Mi sono sentita male. Trent mi aveva fatto sentire a mio agio solo perché mi vedeva come un oggetto da conquistare. Tutta la sua gentilezza era una menzogna. Matt ha indicato la porta.

«Prima di tutto, lei non è una proprietà che puoi avere. Secondo, vattene dalla mia casa. Sei malato e perverso. Non tornare mai più, non parlare mai più con me o con Bianca.

E anche voi, mamma e Rachel, fuori di qui». «Ma noi non abbiamo fatto niente», ha protestato Olivia. «Avete fatto abbastanza. È disgustoso che abbiate assunto qualcuno per seguire mia moglie per cercare di distruggere il nostro matrimonio.

Non voglio più avere niente a che fare con nessuno di voi. Fuori». Quella rivelazione mi ha lasciata senza parole. Per giorni ho rivissuto ogni momento passato con Trent, ogni conversazione, ogni risata, e mi sentivo sporca.

Matt era furioso, ma anche ferito: suo fratello, la sua stessa carne e sangue, aveva pianificato di rubarmi. Abbiamo deciso di tagliare tutti i contatti con loro. Non volevo vedere nessuno di loro mai più. Un mese dopo, Trent ha provato a contattarmi, cercando di convincermi a lasciare Matt.

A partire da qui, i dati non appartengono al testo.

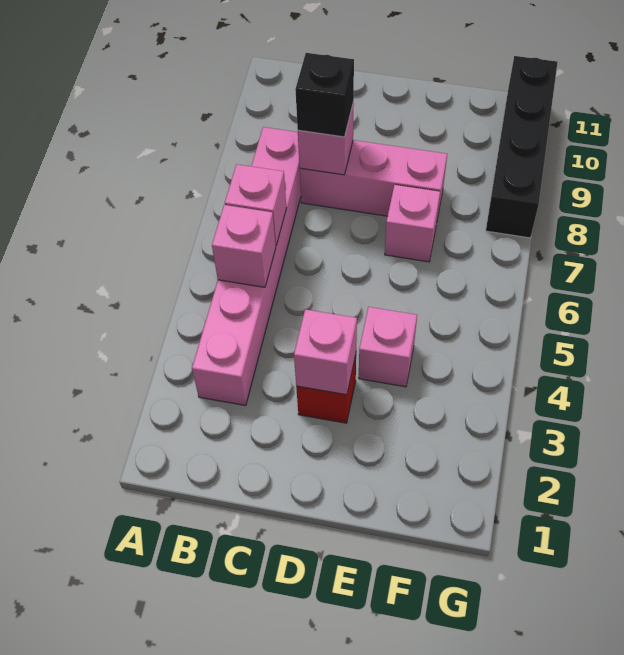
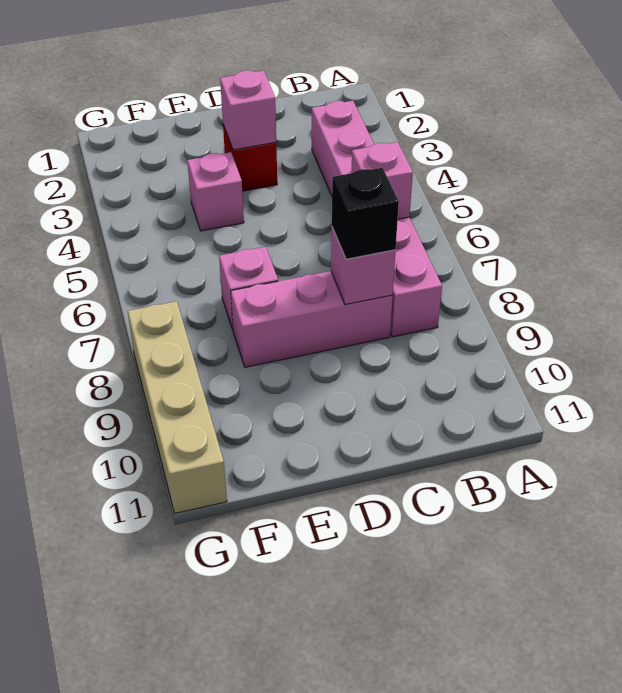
pink brick B5 level 2 -> none
black brick G8:G11 level 1 -> tan brick G8:G11 level 1

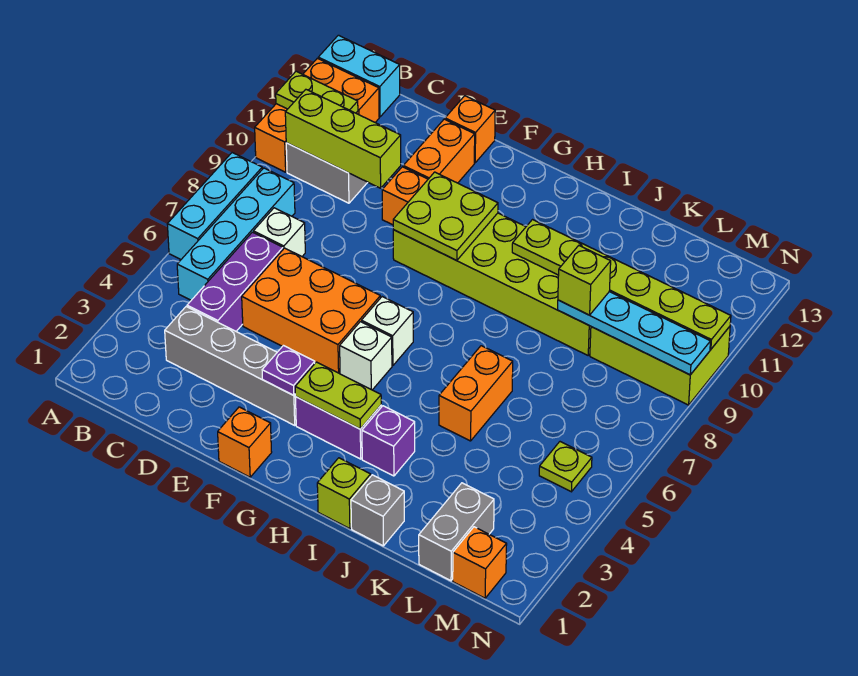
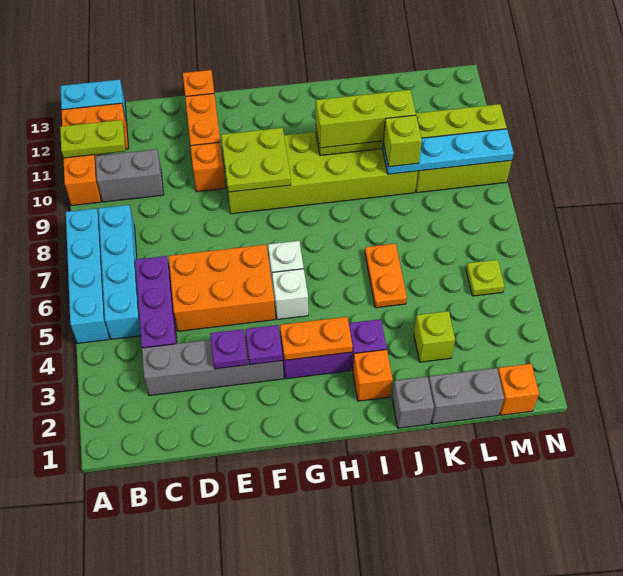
cyan brick A6:A8 level 1 -> cyan brick A5:A8 level 1
lime brick B10:D10 level 2 -> lime brick I10:K10 level 3
white brick C7 level 1 -> none
none -> purple plate E3 level 2
orange brick F1 level 1 -> orange brick I2 level 1
lime plate G3:H3 level 2 -> orange plate G3:H3 level 2
lime brick I1 level 1 -> lime brick K3 level 1
orange brick J5:J6 level 1 -> orange plate J5:J6 level 1
grey brick L1:L2 level 1 -> grey brick K1:L1 level 1

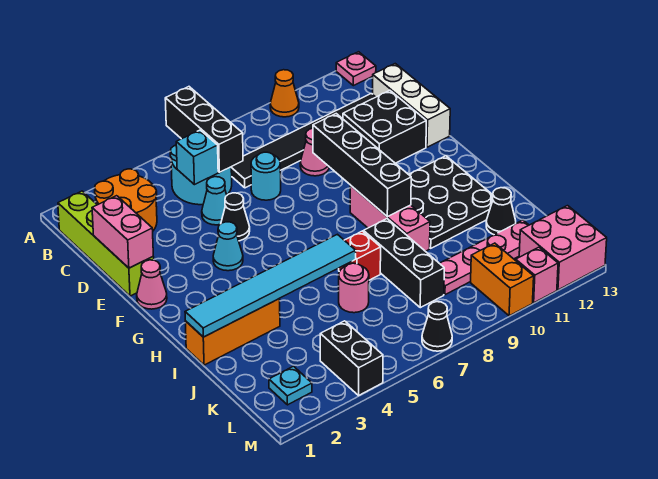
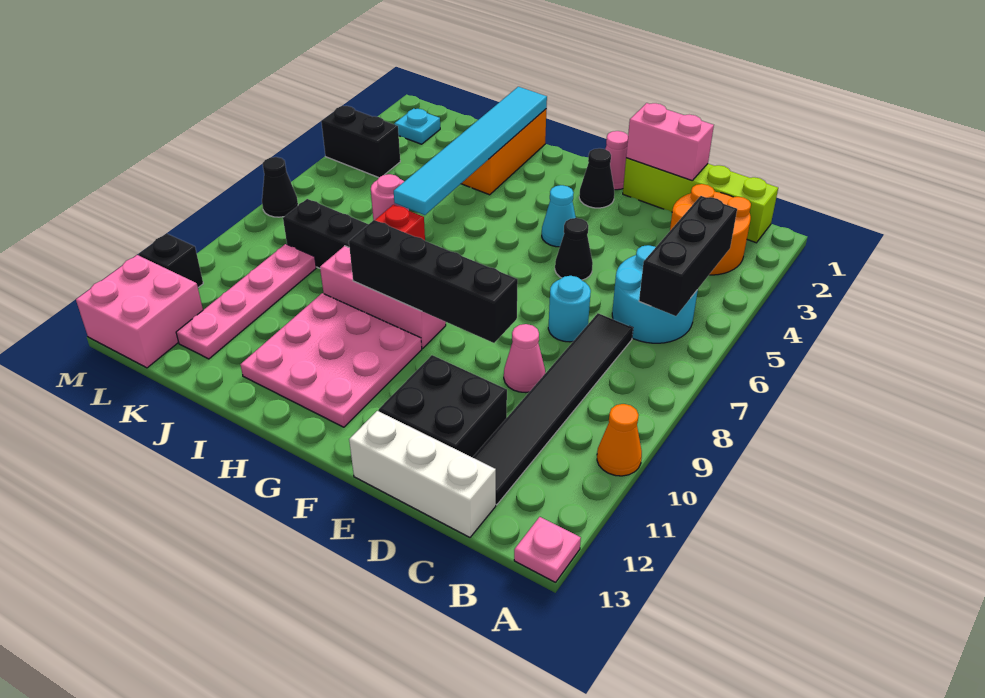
black brick A6:C6 level 2 -> black brick B4:B6 level 2
cyan brick C5 level 2 -> none
cyan cone D5 level 1 -> none
black plate G10:I12 level 1 -> pink plate G10:I12 level 1
black cone J12 level 1 -> black cone F2 level 1
orange brick L10:M10 level 1 -> none
pink brick M11 level 1 -> black brick M11 level 1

Ho scoperto che aveva divorziato da Rachel e aveva perso tutto. L’ho bloccato immediatamente. Sono andata in terapia per un po’, e anche Matt. Avevamo bisogno di elaborare quello che era successo.

È passato un anno da allora. Matt e io abbiamo ricostruito la nostra vita, e il nostro rapporto è diventato più forte di prima. Non abbiamo più sentito parlare di Olivia o Rachel, e va bene così.

Ho imparato che alcune persone non meritano il nostro perdono, ma meritano di essere lasciate alle loro meschinità.